Eine dritte Besonderheit liegt in der Art, wie sich Saudi Aramco gegenüber den Anlegern darstellt und wie die Aktie von diesen wahrgenommen wird. Mit Blick auf die Ölreserven könnte man Aramco als Wachstumswert klassifizieren, gehandelt wird die Aktie jedoch eher wie eine Anleihe. So betrug der durchschnittliche jährliche Kursgewinn der Aktie seit 2019 rund 4%. Die Ausschüttungen sind hoch, sie werden auch mit Blick auf Erfordernisse des saudi-arabischen Staates konstant gehalten, und die Aktie macht auch normalerweise die vielen Rallys und Korrekturen im volatilen Ölsektor der Aktienmärkte nicht mit.

Im bisherigen Jahresverlauf hat die Aktie allerdings 15% an Wert eingebüßt, was sich mit einem Kursanstieg von 15% bei ExxonMobil vergleicht und was den Analysten, wie das Konsens-Kursziel zeigt, auch als übertrieben gilt. Zu tun hat es ohne Zweifel auch mit dem stets dünnen Handelsvolumen in dem Titel und mit der jüngsten Aktienplatzierung durch die Regierung – wobei Aktienverkäufe durch den Staat auch in Zukunft ein Risiko für den Kurs bleiben dürften.

Das Management von Saudi Aramco hat sich derweil bemüht, die Aktie attraktiver zu machen. Im Dezember 2019 beim Börsengang, der von Investoren aus London und New York weitgehend gemieden wurde, betrug die Dividendenrendite 3,85%, während Konzerne wie Shell und BP auf mehr als 6% kamen. Internationale Konzerne kauften lediglich 15% der Aktien, die damals insgesamt 29,4 Mrd. Euro einspielten. Aktuell erreicht die Dividendenrendite von Aramco mehr als 6%, womit Konzerne wie Chevron und ExxonMobil übertroffen werden. Für 2023 wird ein Dividendenvolumen von mehr als 120 Mrd. Dollar avisiert, verglichen mit konstanten 75 Mrd. Dollar für 2022. Allerdings reicht der freie Cashflow nicht aus, um die Dividende zu finanzieren.

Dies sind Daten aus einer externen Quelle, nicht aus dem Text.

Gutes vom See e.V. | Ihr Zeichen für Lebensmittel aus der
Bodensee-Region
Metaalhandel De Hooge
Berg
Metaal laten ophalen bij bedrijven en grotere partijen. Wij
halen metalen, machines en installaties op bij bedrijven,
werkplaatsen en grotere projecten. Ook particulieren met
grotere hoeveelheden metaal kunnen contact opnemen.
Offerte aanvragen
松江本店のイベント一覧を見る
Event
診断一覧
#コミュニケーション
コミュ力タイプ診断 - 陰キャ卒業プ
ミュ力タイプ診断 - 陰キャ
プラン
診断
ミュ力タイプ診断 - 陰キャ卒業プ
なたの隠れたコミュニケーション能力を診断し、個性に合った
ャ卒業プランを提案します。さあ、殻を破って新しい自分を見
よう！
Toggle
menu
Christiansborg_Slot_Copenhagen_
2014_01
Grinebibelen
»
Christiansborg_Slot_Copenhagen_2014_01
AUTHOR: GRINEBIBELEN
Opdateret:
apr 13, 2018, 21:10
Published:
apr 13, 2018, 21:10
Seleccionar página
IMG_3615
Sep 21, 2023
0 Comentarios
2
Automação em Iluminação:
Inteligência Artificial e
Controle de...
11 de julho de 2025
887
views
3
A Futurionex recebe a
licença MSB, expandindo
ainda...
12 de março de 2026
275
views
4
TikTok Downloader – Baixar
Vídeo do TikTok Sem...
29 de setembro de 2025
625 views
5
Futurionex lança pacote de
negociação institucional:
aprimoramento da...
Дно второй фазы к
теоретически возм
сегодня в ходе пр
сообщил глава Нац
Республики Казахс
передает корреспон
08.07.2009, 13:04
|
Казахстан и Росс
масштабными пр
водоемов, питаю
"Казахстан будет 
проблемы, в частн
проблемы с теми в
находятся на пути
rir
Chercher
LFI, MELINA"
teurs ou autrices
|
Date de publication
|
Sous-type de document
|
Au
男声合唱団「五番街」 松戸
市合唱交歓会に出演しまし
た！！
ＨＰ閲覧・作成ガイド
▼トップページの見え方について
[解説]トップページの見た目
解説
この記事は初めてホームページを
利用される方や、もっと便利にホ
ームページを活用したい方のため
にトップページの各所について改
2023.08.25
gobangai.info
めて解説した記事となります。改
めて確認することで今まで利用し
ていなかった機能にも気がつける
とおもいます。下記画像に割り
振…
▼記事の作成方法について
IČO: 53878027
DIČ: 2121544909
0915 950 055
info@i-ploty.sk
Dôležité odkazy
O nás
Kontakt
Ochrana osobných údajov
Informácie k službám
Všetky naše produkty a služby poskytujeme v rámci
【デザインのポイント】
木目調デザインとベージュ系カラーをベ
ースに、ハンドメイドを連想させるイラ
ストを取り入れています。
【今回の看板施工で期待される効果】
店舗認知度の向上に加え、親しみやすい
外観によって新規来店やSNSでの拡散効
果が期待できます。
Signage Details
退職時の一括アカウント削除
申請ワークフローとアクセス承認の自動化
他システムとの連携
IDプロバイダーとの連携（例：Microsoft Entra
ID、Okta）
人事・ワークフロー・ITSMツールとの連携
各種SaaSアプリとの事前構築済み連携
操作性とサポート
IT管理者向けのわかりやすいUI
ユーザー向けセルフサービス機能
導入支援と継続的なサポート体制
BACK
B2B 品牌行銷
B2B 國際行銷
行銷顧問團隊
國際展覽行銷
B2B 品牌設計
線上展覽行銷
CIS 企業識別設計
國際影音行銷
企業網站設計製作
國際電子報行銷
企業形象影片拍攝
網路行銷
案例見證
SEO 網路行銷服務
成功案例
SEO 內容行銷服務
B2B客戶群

Damit wird es auch auf die weitere Entwicklung des Ölpreises ankommen, was für die Regierung ein Problem darstellen könnte, denn nach einer Schätzung des Internationalen Währungsfonds ist der saudische Staat auf einen Ölpreis von etwas mehr als 96 Dollar je Barrel angewiesen ist, um beim gegenwärtigen Produktionsvolumen alle Staatsausgaben zu decken. Was Saudi Aramco betrifft, so gibt es eine von dem Konzern definierte Obergrenze für die Verschuldung von 15% des gesamten Kapitals.

Große Nachfrage

Mit Blick auf die Probleme lag der Platzierungspreis für den jüngsten Aktienverkauf auch mit 27,25 Rial näher am unteren Ende der von 26,70 bis 29 Rial reichenden Angebotsspanne. Allerdings kann man nicht sagen, dass die Emission gemieden worden wäre. Für das Volumen von 11,2 Mrd. Dollar lagen Orders über mehr als 60 Mrd. Dollar vor.